I promise I'm not an alien preparing the invasion of Earth, and that removing part of the first letter of my name was not just a ploy to make you feel comfortable
I don't care very much about rotation, would adding a special case for spheres that don't rotate help performance significantly?
Very little, most likely. You can set an entity's LocalInertiaTensorInverse to a zero matrix and that will disallow rotation. While the math involved in integration is performed, having infinite angular inertia can simplify the solving process a little.
You could also try just setting the solver's iteration limit to something lower (Space.Solver.IterationLimit). It will help a little; if its a bunch of isolated spheres on the ground, its already early-outing really fast, but you may be able to save an iteration or two here and there.
Is the sphere-terrain collision expensive -- maybe I could start optimizing there?
It's not particularly expensive. The primary consideration is the number of triangles that are possibly colliding with a single object. If a single sphere overlaps 40 triangles, it's obviously going to be slower than if it's only overlapping 2. Secondarily, the configuration of collisions matter. If the plane of the triangle is found to be the colliding feature, the collision test goes extremely fast. If it has to resort to boundary tests, it may slow down a bit. It still should go pretty fast due to the simplicity of the involved shapes. The worst case for this sort of issue is a terrain composed of a bunch of spikes.
The convex-triangle special case is fast enough in general that there is not currently a sphere-triangle special case, though there may be in the future. The difference wouldn't be gigantic.

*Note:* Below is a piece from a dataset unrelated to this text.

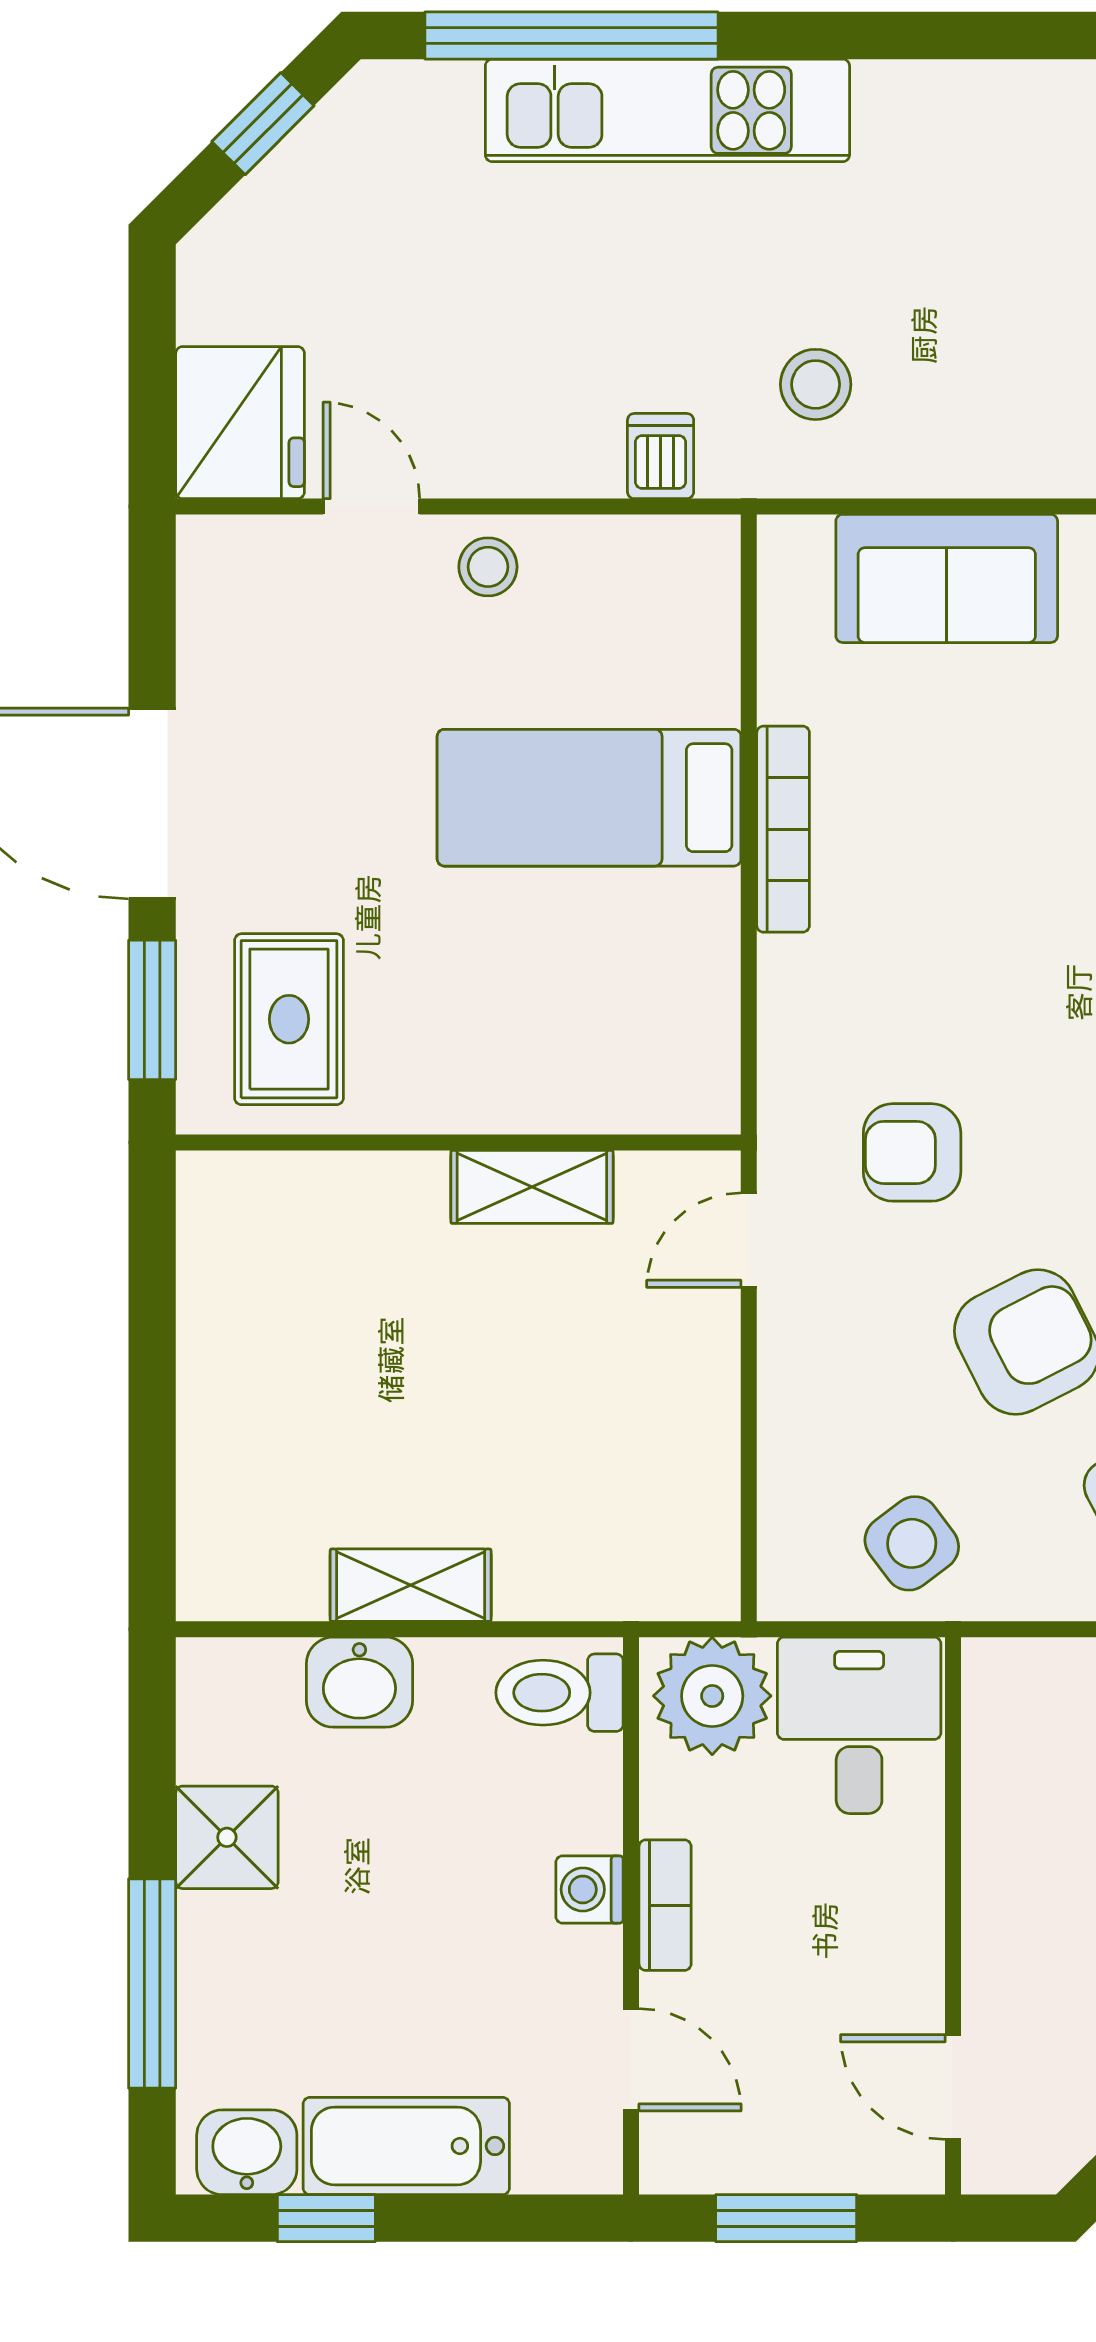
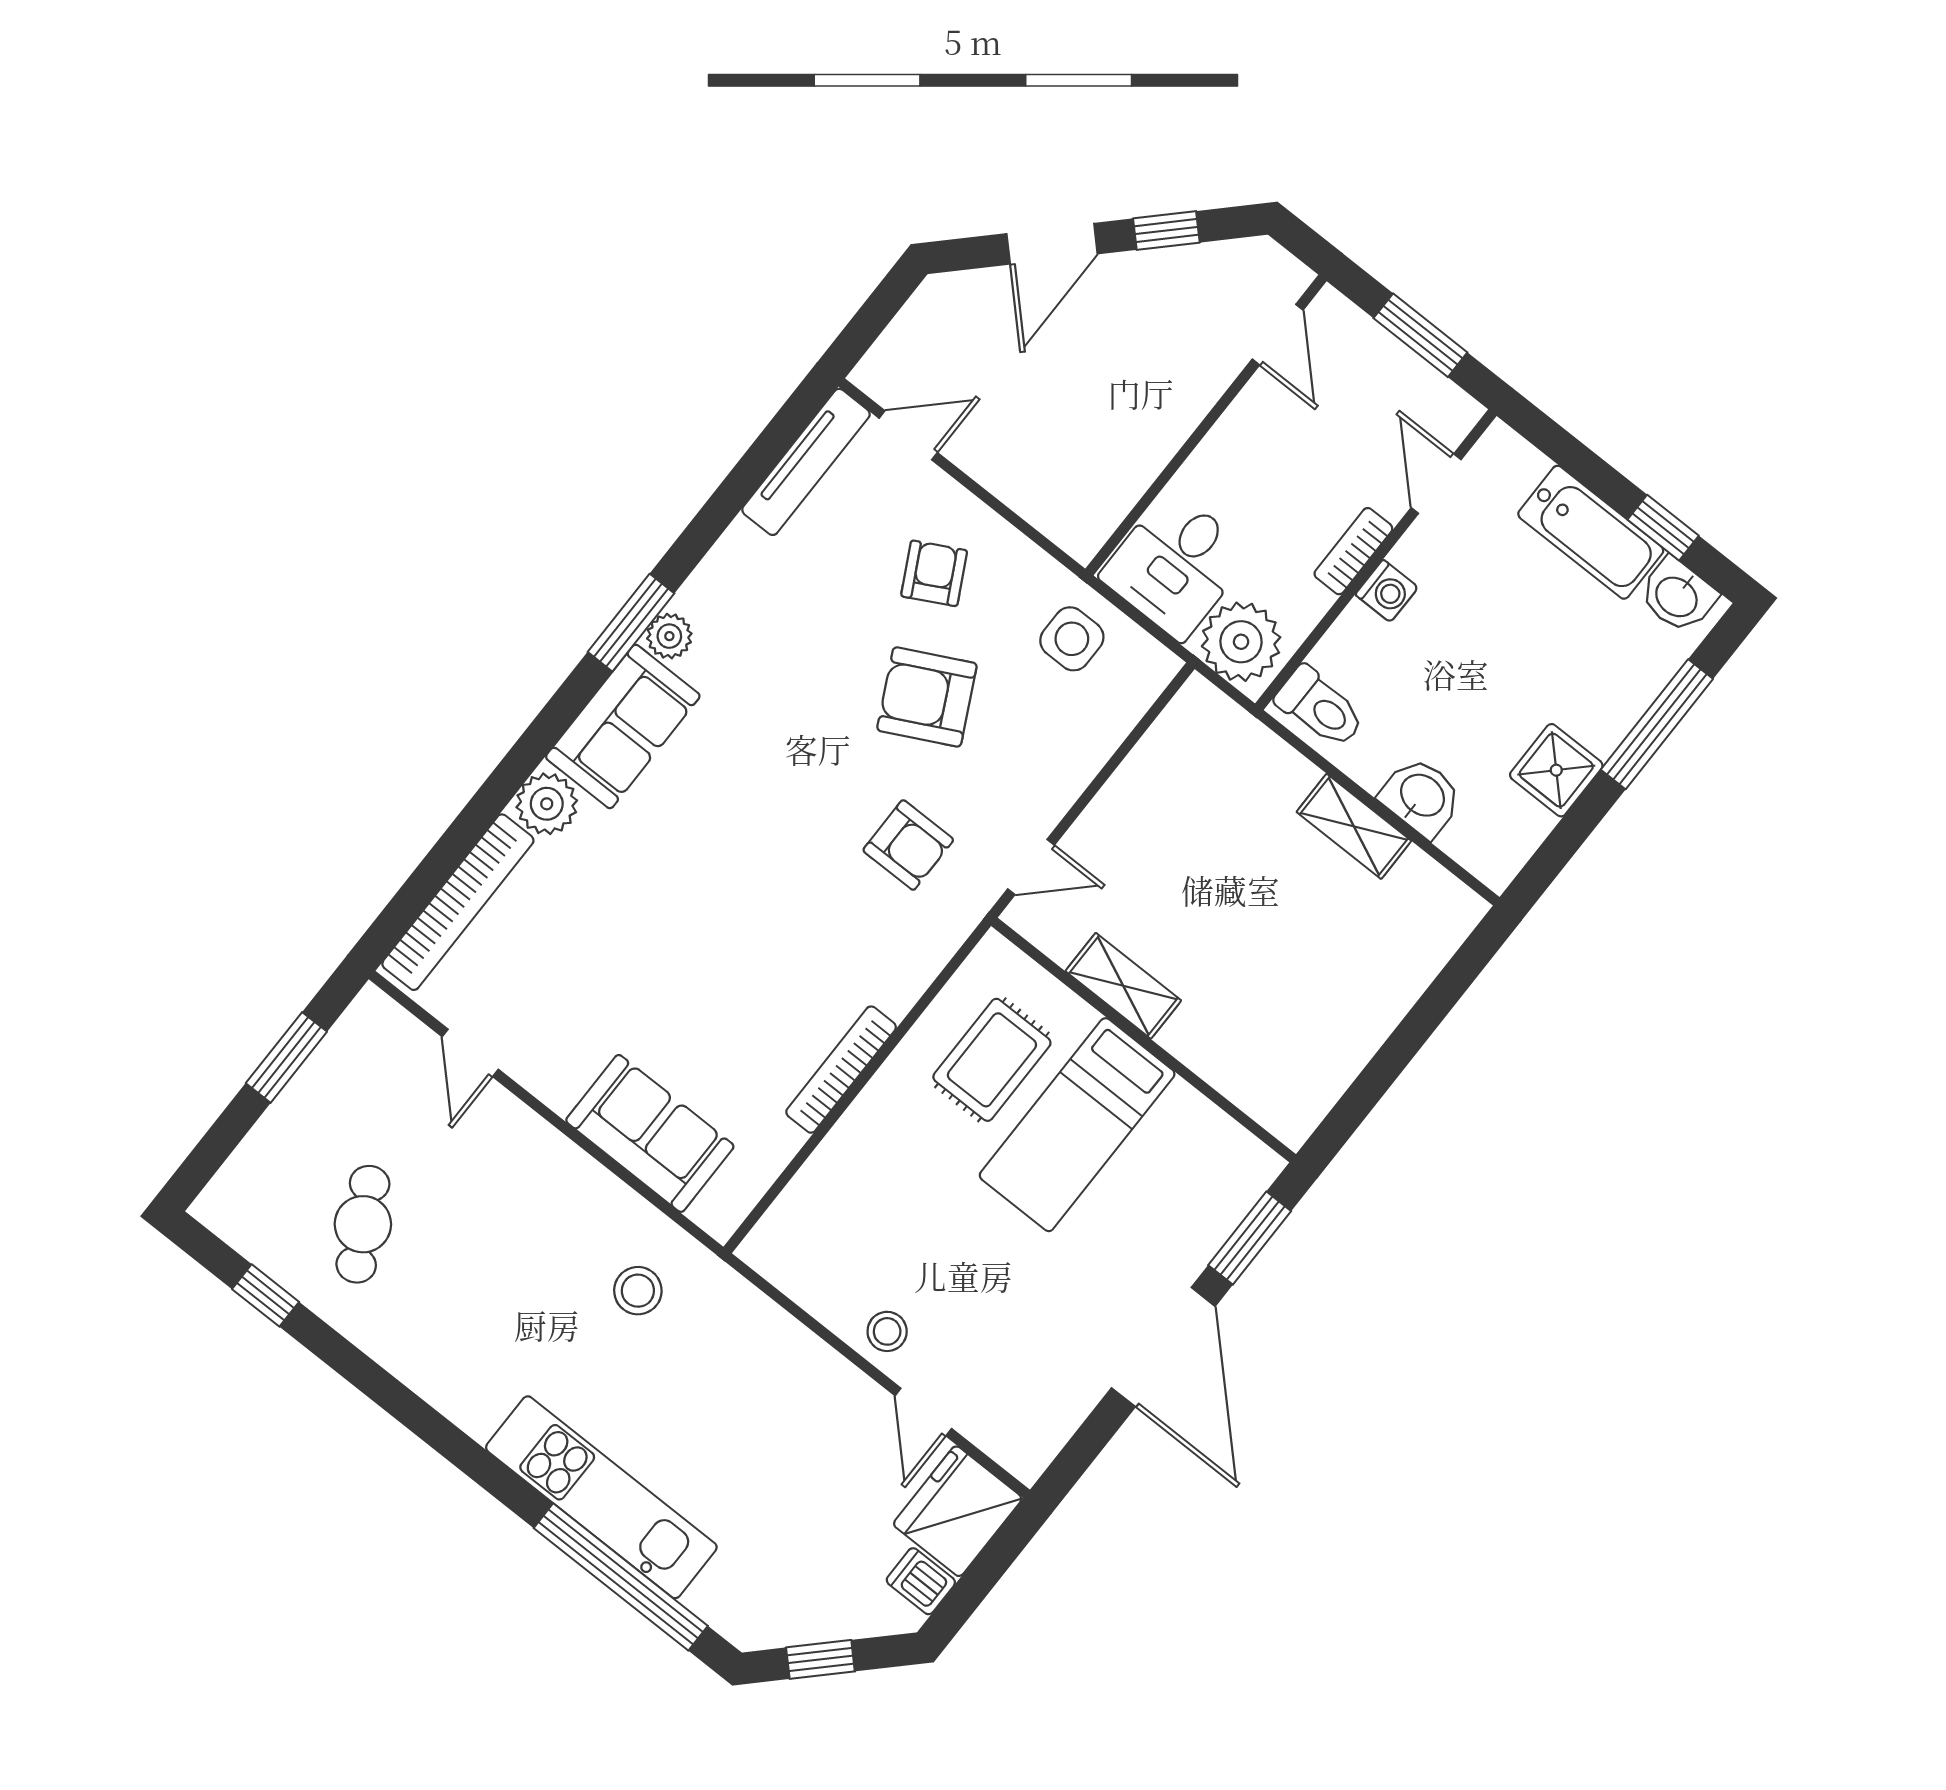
dishwasher: (661, 456) -> (921, 1581), moved, turned 90
bed: (589, 798) -> (1077, 1125), moved, turned 90
rug: (289, 1019) -> (992, 1060), moved
side table: (912, 1543) -> (1072, 639), turned 37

With spheres, the issue of triangle boundary bumps is mostly eliminated. Depending on your game, you may be able to turn off the terrain.ImproveBoundaryBehavior. Having that enabled allows boxes and other shapes to slide smoothly over edges/vertex based on their connectivity with adjacent triangles. It won't be a huge performance win, but it is worth trying out.
I'm willing to give up some detection precision. Mostly these spheres will not be moving too quickly. Maybe I should cap the number of sphere-cast steps. I care very little about time of impact precision. Maybe TOI sorting is costing a lot?
No TOI sorting is used. CCD should have extremely low overhead in most cases since it only activates when the relative velocities put objects in danger of tunnelling.
I'm not familiar with your broadphase technique. It seems that about 80 active spheres takes about 20ms to update on the XBOX (obviously this depends greatly on their positioning). I might be able to get away with that if I can simultaneously have ~200-300 inactive spheres at the same time. I'm off to go test that next.
With only 80 objects, it's extremely unlikely that the broad phase is the bottleneck. In addition, the broad phase will still do almost all of its work even if objects are inactive because the broad phase is responsible for triggering the sequence which can result in the activation of entities.
If you were interested, there are a few new broad phases currently in testing.
-One is an extremely simple traditional 1D SAP (SortAndSweep1D) which can beat the current DBVH by quite a bit in certain configurations (primarily when object density is sparse). It does not support any accelerated queries, though.
-Another is a hybridized 2D grid + SAP (Grid2DSortAndSweep) which has a slightly higher baseline overhead, but eliminates most of the 1D SAP's worst-case configuration issues. It beats DBVH quite handily most of the time and supports easy parallelization. It conceptually supports queries, though they are not implemented yet (and when they are, they will be slower than the DBVH's).
-The DBVH is scheduled for a rewrite. The current version is a bit messy and a memory hog.
All of the new stuff can be found in the development fork (though beware bugs):
http://bepuphysics.codeplex.com/SourceC ... evelopment
By the way, I don't know how your whole architecture is set up, but you can get some pretty significant gains from using internal multithreading. A fork-and-join type approach where the physics engine has full access to the Xbox's 3 cores will take the per-update time down a lot, though other compute-heavy systems couldn't be running on other threads simultaneously. It also simplifies the access patterns a lot since you don't have to worry about corrupt data mid-update.
EDIT:
I tested BEPU with a much flatter terrain, and updates took 30ms with 392 spheres. Holy crap, that's awesome! So BEPU clearly wins in the fight against my simulator. I'll start transitioning everything over to BEPU in the next day or two.
Could I ask what the original terrain test looked like? I may be able to use it to do additional optimizing in the future.